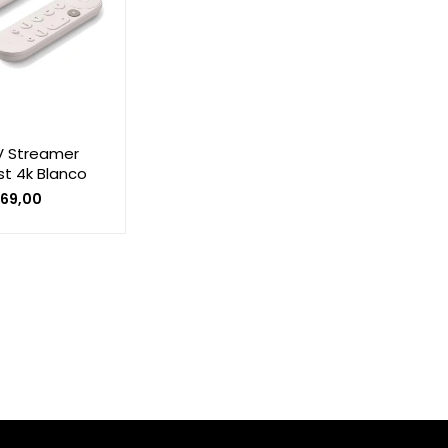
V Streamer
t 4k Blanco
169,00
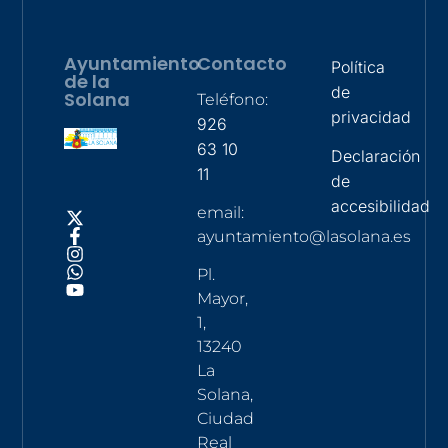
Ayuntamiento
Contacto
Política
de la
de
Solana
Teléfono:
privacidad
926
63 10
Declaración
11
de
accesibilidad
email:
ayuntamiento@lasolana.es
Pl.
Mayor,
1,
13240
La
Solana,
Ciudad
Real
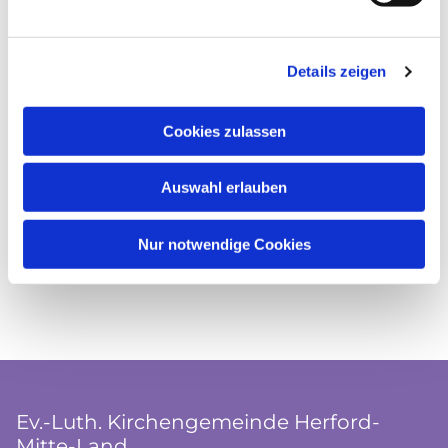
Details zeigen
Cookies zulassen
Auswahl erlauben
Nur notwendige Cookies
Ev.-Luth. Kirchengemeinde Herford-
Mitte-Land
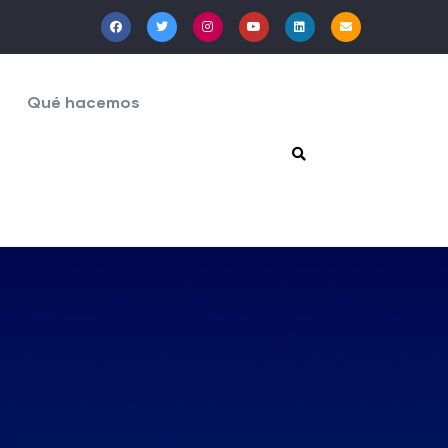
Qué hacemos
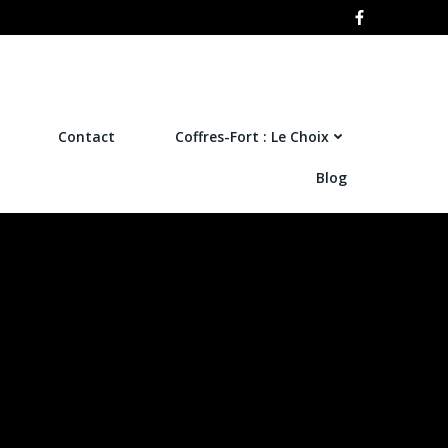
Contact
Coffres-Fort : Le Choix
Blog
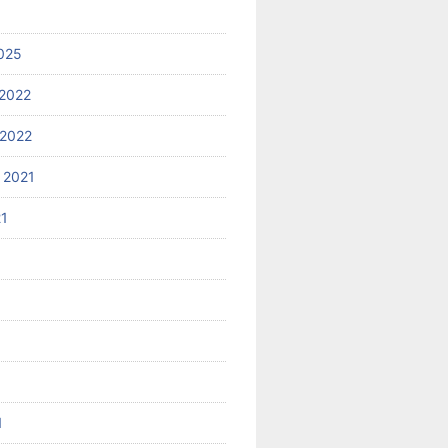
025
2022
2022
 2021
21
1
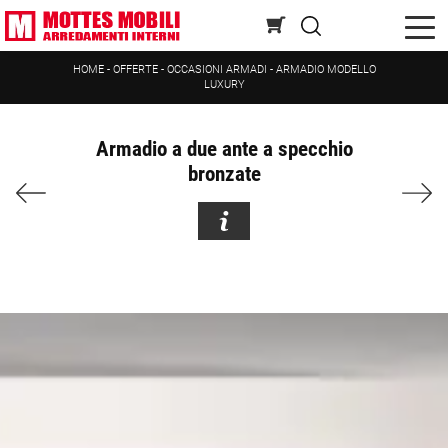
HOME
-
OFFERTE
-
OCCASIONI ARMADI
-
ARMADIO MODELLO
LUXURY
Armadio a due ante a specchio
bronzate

★ ★ ★ ★ ★ ★ ★

## WHAT TO DO
The records shown above are to be repeated exactly, with the pictures left out.

## REPLY TO THE TASK
V Streamer
t 4k Blanco
169,00
Ayuntamiento
Contacto
Política
de la
de
Solana
Teléfono:
privacidad
926
63 10
Declaración
11
de
accesibilidad
email:
ayuntamiento@lasolana.es
Pl.
Mayor,
1,
13240
La
Solana,
Ciudad
Real
Details zeigen
Cookies zulassen
Auswahl erlauben
Nur notwendige Cookies
Ev.-Luth. Kirchengemeinde Herford-
Mitte-Land
Qué hacemos
Contact
Coffres-Fort : Le Choix
Blog
025
2022
2022
 2021
21
1
HOME
-
OFFERTE
-
OCCASIONI ARMADI
-
ARMADIO MODELLO
LUXURY
Armadio a due ante a specchio
bronzate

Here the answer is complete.